» **Exercise prompt**: Copy out every line of the listing below, character for character, in its original order.

» **The input**:
============
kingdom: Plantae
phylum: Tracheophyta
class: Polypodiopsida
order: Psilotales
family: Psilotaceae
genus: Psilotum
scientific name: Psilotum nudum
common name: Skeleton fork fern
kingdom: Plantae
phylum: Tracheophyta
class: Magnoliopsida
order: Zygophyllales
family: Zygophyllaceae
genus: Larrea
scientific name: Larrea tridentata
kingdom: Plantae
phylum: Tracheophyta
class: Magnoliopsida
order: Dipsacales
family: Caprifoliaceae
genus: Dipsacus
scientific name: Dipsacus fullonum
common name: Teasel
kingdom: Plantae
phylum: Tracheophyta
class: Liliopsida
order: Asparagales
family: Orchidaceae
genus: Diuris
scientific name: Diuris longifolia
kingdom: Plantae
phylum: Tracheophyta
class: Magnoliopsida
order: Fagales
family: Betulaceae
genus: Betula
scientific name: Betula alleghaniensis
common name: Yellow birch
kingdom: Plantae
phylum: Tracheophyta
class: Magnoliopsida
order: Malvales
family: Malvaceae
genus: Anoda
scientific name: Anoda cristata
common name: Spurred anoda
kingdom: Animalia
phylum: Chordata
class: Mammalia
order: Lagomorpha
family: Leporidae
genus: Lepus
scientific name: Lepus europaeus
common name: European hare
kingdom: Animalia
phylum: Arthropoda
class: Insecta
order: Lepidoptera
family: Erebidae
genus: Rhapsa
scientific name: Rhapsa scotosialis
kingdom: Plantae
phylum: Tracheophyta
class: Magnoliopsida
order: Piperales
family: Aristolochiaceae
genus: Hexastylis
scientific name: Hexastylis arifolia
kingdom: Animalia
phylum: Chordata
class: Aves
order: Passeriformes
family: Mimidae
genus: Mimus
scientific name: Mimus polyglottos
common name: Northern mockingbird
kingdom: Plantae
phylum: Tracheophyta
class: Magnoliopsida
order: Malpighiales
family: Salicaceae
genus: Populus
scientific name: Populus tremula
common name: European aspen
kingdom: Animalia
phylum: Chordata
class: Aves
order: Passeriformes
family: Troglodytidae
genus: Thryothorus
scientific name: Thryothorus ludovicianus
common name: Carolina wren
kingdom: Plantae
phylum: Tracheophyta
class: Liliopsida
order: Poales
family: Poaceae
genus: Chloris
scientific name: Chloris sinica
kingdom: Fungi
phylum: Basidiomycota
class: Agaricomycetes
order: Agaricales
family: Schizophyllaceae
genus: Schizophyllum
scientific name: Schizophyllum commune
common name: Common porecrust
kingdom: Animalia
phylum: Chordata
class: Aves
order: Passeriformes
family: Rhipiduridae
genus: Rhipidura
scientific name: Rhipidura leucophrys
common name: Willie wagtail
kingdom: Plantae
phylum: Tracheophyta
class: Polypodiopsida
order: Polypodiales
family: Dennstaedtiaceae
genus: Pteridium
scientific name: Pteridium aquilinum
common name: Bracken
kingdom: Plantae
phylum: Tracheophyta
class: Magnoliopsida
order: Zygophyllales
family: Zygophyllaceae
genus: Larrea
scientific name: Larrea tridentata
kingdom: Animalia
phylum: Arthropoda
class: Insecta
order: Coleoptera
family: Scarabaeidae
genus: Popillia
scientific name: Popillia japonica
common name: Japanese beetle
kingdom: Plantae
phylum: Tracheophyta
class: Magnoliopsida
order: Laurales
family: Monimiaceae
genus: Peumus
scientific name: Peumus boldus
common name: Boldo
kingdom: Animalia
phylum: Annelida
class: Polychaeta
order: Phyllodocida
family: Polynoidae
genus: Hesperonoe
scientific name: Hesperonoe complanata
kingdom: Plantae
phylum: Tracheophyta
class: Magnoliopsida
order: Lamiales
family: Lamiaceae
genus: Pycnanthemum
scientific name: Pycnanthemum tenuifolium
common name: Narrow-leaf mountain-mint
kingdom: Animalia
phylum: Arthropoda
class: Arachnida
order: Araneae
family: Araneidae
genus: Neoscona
============
» **The output**:
kingdom: Plantae
phylum: Tracheophyta
class: Polypodiopsida
order: Psilotales
family: Psilotaceae
genus: Psilotum
scientific name: Psilotum nudum
common name: Skeleton fork fern
kingdom: Plantae
phylum: Tracheophyta
class: Magnoliopsida
order: Zygophyllales
family: Zygophyllaceae
genus: Larrea
scientific name: Larrea tridentata
kingdom: Plantae
phylum: Tracheophyta
class: Magnoliopsida
order: Dipsacales
family: Caprifoliaceae
genus: Dipsacus
scientific name: Dipsacus fullonum
common name: Teasel
kingdom: Plantae
phylum: Tracheophyta
class: Liliopsida
order: Asparagales
family: Orchidaceae
genus: Diuris
scientific name: Diuris longifolia
kingdom: Plantae
phylum: Tracheophyta
class: Magnoliopsida
order: Fagales
family: Betulaceae
genus: Betula
scientific name: Betula alleghaniensis
common name: Yellow birch
kingdom: Plantae
phylum: Tracheophyta
class: Magnoliopsida
order: Malvales
family: Malvaceae
genus: Anoda
scientific name: Anoda cristata
common name: Spurred anoda
kingdom: Animalia
phylum: Chordata
class: Mammalia
order: Lagomorpha
family: Leporidae
genus: Lepus
scientific name: Lepus europaeus
common name: European hare
kingdom: Animalia
phylum: Arthropoda
class: Insecta
order: Lepidoptera
family: Erebidae
genus: Rhapsa
scientific name: Rhapsa scotosialis
kingdom: Plantae
phylum: Tracheophyta
class: Magnoliopsida
order: Piperales
family: Aristolochiaceae
genus: Hexastylis
scientific name: Hexastylis arifolia
kingdom: Animalia
phylum: Chordata
class: Aves
order: Passeriformes
family: Mimidae
genus: Mimus
scientific name: Mimus polyglottos
common name: Northern mockingbird
kingdom: Plantae
phylum: Tracheophyta
class: Magnoliopsida
order: Malpighiales
family: Salicaceae
genus: Populus
scientific name: Populus tremula
common name: European aspen
kingdom: Animalia
phylum: Chordata
class: Aves
order: Passeriformes
family: Troglodytidae
genus: Thryothorus
scientific name: Thryothorus ludovicianus
common name: Carolina wren
kingdom: Plantae
phylum: Tracheophyta
class: Liliopsida
order: Poales
family: Poaceae
genus: Chloris
scientific name: Chloris sinica
kingdom: Fungi
phylum: Basidiomycota
class: Agaricomycetes
order: Agaricales
family: Schizophyllaceae
genus: Schizophyllum
scientific name: Schizophyllum commune
common name: Common porecrust
kingdom: Animalia
phylum: Chordata
class: Aves
order: Passeriformes
family: Rhipiduridae
genus: Rhipidura
scientific name: Rhipidura leucophrys
common name: Willie wagtail
kingdom: Plantae
phylum: Tracheophyta
class: Polypodiopsida
order: Polypodiales
family: Dennstaedtiaceae
genus: Pteridium
scientific name: Pteridium aquilinum
common name: Bracken
kingdom: Plantae
phylum: Tracheophyta
class: Magnoliopsida
order: Zygophyllales
family: Zygophyllaceae
genus: Larrea
scientific name: Larrea tridentata
kingdom: Animalia
phylum: Arthropoda
class: Insecta
order: Coleoptera
family: Scarabaeidae
genus: Popillia
scientific name: Popillia japonica
common name: Japanese beetle
kingdom: Plantae
phylum: Tracheophyta
class: Magnoliopsida
order: Laurales
family: Monimiaceae
genus: Peumus
scientific name: Peumus boldus
common name: Boldo
kingdom: Animalia
phylum: Annelida
class: Polychaeta
order: Phyllodocida
family: Polynoidae
genus: Hesperonoe
scientific name: Hesperonoe complanata
kingdom: Plantae
phylum: Tracheophyta
class: Magnoliopsida
order: Lamiales
family: Lamiaceae
genus: Pycnanthemum
scientific name: Pycnanthemum tenuifolium
common name: Narrow-leaf mountain-mint
kingdom: Animalia
phylum: Arthropoda
class: Arachnida
order: Araneae
family: Araneidae
genus: Neoscona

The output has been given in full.